O dólar opera em baixa nesta terça-feira (8), após ter fechado em R$ 3,86 na sexta-feira (4), último pregão antes do feriado prolongado de 7 de setembro. A queda ocorre após o Banco Central aumentar sua intervenção no câmbio e em meio ao apetite por risco nos mercados externos diante do avanço das bolsas chinesas.
Às 13h20, a moeda norte-americana caía 1,32%, a R$ 3,809 para venda. Na mínima da sessão, a moeda norte-americana perdeu 2,1%, a R$ 3,7793.

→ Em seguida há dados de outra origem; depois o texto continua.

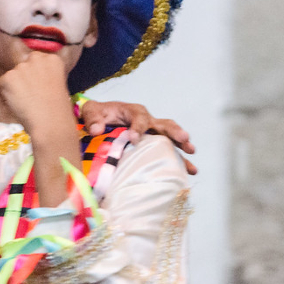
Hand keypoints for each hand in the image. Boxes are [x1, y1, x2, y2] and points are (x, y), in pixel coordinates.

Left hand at [0, 52, 80, 205]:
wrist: (53, 130)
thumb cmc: (58, 117)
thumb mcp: (54, 90)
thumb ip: (42, 78)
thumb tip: (30, 75)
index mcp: (54, 60)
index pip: (33, 61)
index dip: (33, 80)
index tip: (40, 96)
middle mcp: (38, 59)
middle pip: (19, 67)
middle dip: (22, 85)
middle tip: (35, 104)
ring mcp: (23, 68)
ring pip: (9, 79)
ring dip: (14, 93)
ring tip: (29, 107)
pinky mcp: (10, 79)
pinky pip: (1, 87)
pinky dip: (7, 99)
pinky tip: (20, 107)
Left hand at [80, 100, 197, 174]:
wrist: (98, 119)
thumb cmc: (97, 114)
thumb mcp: (91, 111)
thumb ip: (93, 118)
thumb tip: (96, 130)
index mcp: (133, 111)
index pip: (140, 118)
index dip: (138, 128)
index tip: (134, 139)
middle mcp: (147, 121)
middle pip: (164, 124)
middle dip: (175, 132)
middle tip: (185, 139)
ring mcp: (152, 133)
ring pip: (170, 138)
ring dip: (181, 147)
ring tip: (192, 158)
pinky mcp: (152, 145)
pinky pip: (167, 151)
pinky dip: (178, 160)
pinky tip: (187, 172)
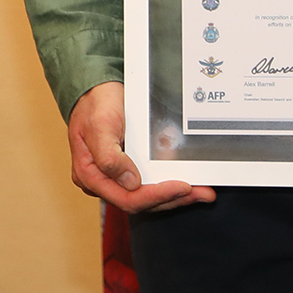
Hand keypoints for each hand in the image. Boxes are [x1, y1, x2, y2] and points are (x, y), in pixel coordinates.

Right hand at [66, 80, 215, 213]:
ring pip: (149, 196)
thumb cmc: (94, 105)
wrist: (95, 91)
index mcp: (90, 177)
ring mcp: (117, 177)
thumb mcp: (99, 126)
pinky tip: (189, 181)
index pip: (127, 198)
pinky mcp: (129, 170)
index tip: (181, 187)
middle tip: (202, 192)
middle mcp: (104, 182)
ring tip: (202, 191)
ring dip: (176, 196)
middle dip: (173, 198)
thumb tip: (131, 182)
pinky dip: (170, 183)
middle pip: (142, 202)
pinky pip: (150, 183)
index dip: (156, 196)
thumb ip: (109, 157)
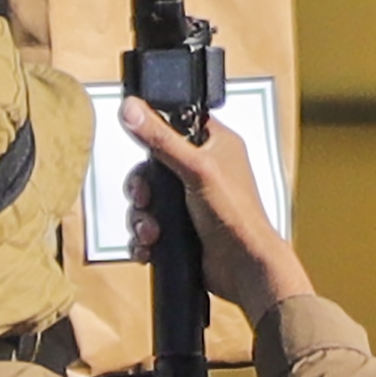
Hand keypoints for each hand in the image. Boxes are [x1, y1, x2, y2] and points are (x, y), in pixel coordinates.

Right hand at [122, 100, 315, 323]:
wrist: (242, 268)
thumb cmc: (237, 214)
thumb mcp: (196, 169)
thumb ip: (161, 139)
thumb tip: (133, 109)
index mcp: (216, 145)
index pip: (176, 123)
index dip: (155, 134)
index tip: (143, 147)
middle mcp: (202, 170)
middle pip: (152, 166)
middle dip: (142, 188)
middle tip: (146, 199)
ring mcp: (190, 201)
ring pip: (147, 200)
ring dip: (142, 218)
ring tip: (152, 231)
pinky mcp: (180, 228)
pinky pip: (148, 226)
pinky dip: (144, 238)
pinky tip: (151, 246)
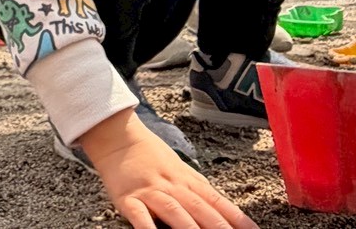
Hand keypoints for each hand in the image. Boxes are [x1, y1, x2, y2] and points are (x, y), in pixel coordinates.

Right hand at [82, 109, 256, 228]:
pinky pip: (140, 216)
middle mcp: (173, 185)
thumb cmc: (150, 155)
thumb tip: (224, 212)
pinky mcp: (128, 198)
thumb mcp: (179, 169)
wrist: (117, 136)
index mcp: (187, 179)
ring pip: (175, 212)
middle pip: (201, 209)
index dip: (238, 218)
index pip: (218, 201)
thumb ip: (198, 190)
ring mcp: (151, 191)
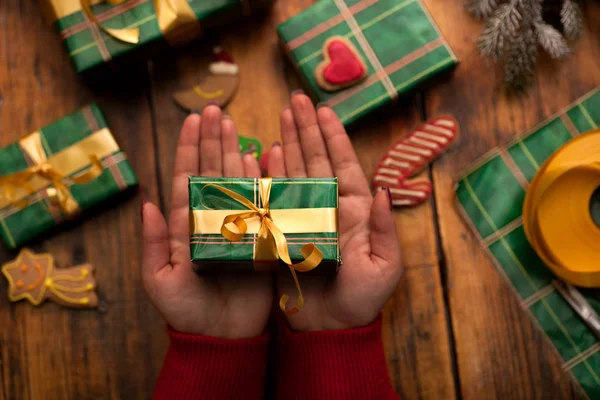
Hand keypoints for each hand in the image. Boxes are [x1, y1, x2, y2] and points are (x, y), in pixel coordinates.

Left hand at [141, 106, 271, 338]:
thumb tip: (147, 205)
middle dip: (211, 139)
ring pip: (236, 180)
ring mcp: (238, 224)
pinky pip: (262, 202)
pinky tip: (261, 156)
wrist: (222, 335)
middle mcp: (212, 218)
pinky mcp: (260, 236)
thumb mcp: (160, 281)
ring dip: (235, 151)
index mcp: (185, 225)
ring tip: (234, 124)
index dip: (188, 149)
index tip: (191, 120)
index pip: (186, 178)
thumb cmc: (187, 311)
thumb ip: (154, 245)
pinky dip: (262, 179)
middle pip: (211, 170)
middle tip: (215, 110)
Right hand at [268, 94, 402, 330]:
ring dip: (288, 144)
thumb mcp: (384, 267)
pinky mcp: (284, 231)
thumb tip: (383, 191)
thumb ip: (384, 229)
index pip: (344, 165)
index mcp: (355, 211)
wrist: (331, 328)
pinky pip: (275, 197)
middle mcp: (329, 208)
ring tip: (281, 117)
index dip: (334, 137)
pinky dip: (269, 175)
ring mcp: (305, 217)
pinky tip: (264, 154)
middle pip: (316, 161)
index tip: (324, 110)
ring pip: (295, 172)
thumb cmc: (363, 301)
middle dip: (307, 130)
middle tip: (295, 101)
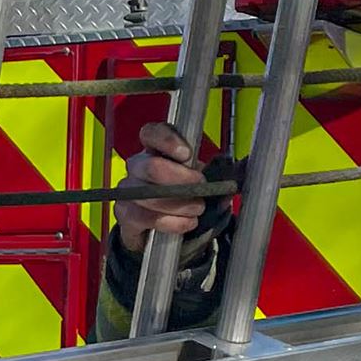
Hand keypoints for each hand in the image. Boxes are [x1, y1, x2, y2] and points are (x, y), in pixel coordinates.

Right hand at [114, 121, 212, 251]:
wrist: (157, 227)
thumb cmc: (179, 196)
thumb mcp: (196, 181)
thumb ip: (212, 176)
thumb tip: (234, 179)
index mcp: (154, 149)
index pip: (151, 133)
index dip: (166, 140)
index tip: (187, 154)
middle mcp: (137, 166)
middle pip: (151, 167)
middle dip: (180, 179)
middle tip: (200, 187)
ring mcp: (128, 189)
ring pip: (149, 195)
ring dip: (179, 204)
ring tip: (197, 209)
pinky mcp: (125, 213)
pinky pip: (145, 217)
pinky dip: (171, 222)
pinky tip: (186, 223)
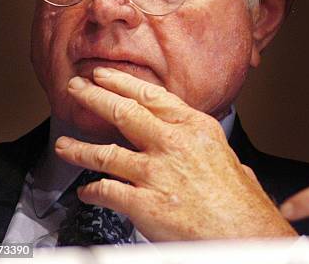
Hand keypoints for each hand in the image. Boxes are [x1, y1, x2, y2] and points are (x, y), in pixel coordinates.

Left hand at [55, 67, 295, 240]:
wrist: (244, 232)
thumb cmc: (240, 200)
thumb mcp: (228, 155)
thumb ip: (205, 144)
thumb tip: (199, 142)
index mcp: (194, 127)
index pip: (151, 96)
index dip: (122, 84)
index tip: (104, 76)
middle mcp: (173, 144)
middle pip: (123, 113)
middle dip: (93, 98)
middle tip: (76, 89)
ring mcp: (156, 173)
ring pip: (106, 153)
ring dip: (79, 149)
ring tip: (63, 144)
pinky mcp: (144, 203)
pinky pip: (106, 192)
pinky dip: (91, 192)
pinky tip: (86, 192)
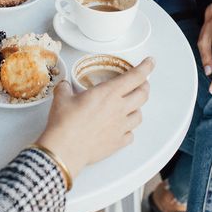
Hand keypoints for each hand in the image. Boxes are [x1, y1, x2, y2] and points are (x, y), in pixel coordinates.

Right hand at [37, 57, 153, 178]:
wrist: (65, 149)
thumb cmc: (65, 124)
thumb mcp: (61, 98)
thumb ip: (65, 88)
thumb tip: (64, 86)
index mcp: (108, 93)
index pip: (135, 76)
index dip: (146, 67)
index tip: (150, 62)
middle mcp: (119, 108)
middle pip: (143, 94)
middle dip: (145, 86)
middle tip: (142, 83)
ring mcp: (121, 127)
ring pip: (139, 115)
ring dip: (137, 108)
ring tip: (131, 106)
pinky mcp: (118, 142)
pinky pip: (131, 135)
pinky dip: (129, 130)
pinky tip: (123, 129)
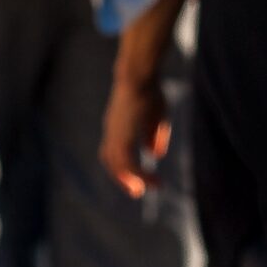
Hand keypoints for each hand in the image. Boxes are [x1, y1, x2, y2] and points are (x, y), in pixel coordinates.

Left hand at [101, 73, 169, 197]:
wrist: (139, 75)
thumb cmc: (149, 89)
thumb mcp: (156, 114)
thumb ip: (154, 134)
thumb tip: (154, 155)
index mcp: (117, 125)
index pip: (113, 151)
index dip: (122, 163)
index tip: (136, 172)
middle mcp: (112, 131)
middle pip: (110, 160)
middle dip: (123, 178)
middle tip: (138, 191)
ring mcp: (114, 134)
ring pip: (117, 165)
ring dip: (130, 180)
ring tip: (144, 189)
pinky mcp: (121, 137)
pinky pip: (127, 163)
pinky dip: (137, 174)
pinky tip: (150, 178)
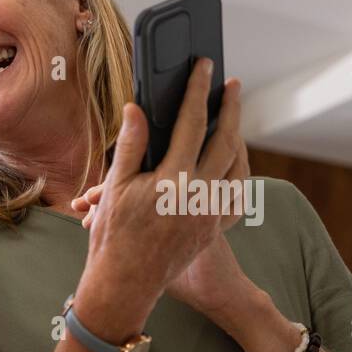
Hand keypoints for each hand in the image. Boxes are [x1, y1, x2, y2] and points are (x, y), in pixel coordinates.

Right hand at [71, 59, 245, 335]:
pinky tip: (232, 160)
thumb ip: (131, 144)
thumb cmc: (113, 235)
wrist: (124, 285)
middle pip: (227, 141)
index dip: (198, 90)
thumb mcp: (115, 186)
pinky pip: (236, 193)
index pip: (192, 123)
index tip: (205, 67)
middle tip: (232, 85)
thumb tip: (137, 107)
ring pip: (238, 167)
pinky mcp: (214, 229)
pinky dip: (237, 171)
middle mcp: (200, 197)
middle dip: (231, 109)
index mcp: (174, 181)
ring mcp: (211, 214)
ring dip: (238, 138)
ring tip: (232, 118)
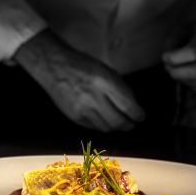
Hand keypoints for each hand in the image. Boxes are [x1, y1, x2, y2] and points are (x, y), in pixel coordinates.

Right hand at [14, 30, 144, 131]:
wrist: (55, 68)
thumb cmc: (82, 66)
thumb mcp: (106, 70)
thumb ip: (120, 88)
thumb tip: (133, 106)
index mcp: (104, 82)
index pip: (128, 106)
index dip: (137, 115)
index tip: (140, 116)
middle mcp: (93, 97)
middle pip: (118, 121)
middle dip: (129, 125)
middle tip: (132, 123)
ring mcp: (82, 109)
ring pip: (106, 127)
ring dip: (115, 126)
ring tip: (119, 121)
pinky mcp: (75, 117)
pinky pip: (94, 127)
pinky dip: (102, 125)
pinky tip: (103, 118)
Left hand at [163, 0, 195, 94]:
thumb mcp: (188, 27)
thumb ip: (173, 40)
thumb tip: (165, 61)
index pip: (192, 53)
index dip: (174, 58)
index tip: (165, 57)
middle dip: (176, 72)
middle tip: (168, 68)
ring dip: (181, 80)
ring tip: (175, 72)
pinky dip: (192, 86)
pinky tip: (187, 77)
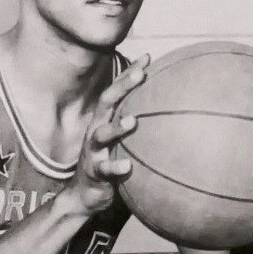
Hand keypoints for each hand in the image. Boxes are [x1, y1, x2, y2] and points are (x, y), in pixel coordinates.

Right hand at [66, 55, 148, 214]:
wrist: (84, 196)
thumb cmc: (108, 164)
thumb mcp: (121, 143)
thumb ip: (137, 129)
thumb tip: (168, 115)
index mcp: (104, 121)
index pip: (116, 92)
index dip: (129, 74)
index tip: (147, 57)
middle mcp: (96, 131)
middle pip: (107, 103)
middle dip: (122, 87)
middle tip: (140, 75)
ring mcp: (93, 152)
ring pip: (102, 135)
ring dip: (117, 127)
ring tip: (133, 121)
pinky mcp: (94, 173)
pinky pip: (104, 169)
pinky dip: (115, 167)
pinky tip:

BC anuncia leilão de venda direta
Com a disparada do dólar nas últimas semanas, o Banco Central informou que realizará nesta terça-feira, na parte da tarde, leilões de venda direta de dólares ao mercado financeiro, em um volume total de até US$ 3 bilhões. Os dólares serão vendidos nesta semana, mas retornarão ao BC, e consequentemente às reservas internacionais brasileiras, no começo de novembro e de dezembro deste ano.
Desde 22 de dezembro de 2014 que o BC não realizava os chamados leilões de linha (venda de moeda norte-americana com compromisso de recompra nos meses seguintes). Ao vender divisas no mercado, o BC atua para tentar conter a alta do dólar – fator que prejudica o controle da inflação, uma vez que insumos e produtos importados ficam mais caros. Neste ano, a moeda americana já subiu cerca de 40%.
"O alívio do mercado hoje vem por causa dos leilões de linha do BC e dos mercados externos, com a alta da bolsa da China. Mas a tendência, no curto prazo, ainda é de alta (do dólar)", disse o operador da corretora Correparti Jefferson Luiz Rugik.
Pela manhã, a autoridade monetária também dará continuidade à rolagem dos swaps cambiais que vencem em outubro, com oferta de até 9,45 mil contratos, equivalentes a venda futura de dólares.
O reforço na intervenção do BC vem em meio à escalada da moeda norte-americana diante de preocupações com a deterioração das contas públicas do Brasil, que poderia provocar a perda do selo de bom pagador do país, e com a desaceleração da economia chinesa. Nesta sessão, contudo, as bolsas chinesas subiram quase 3%, trazendo de volta a demanda por ativos de maior risco, como aqueles denominados em reais.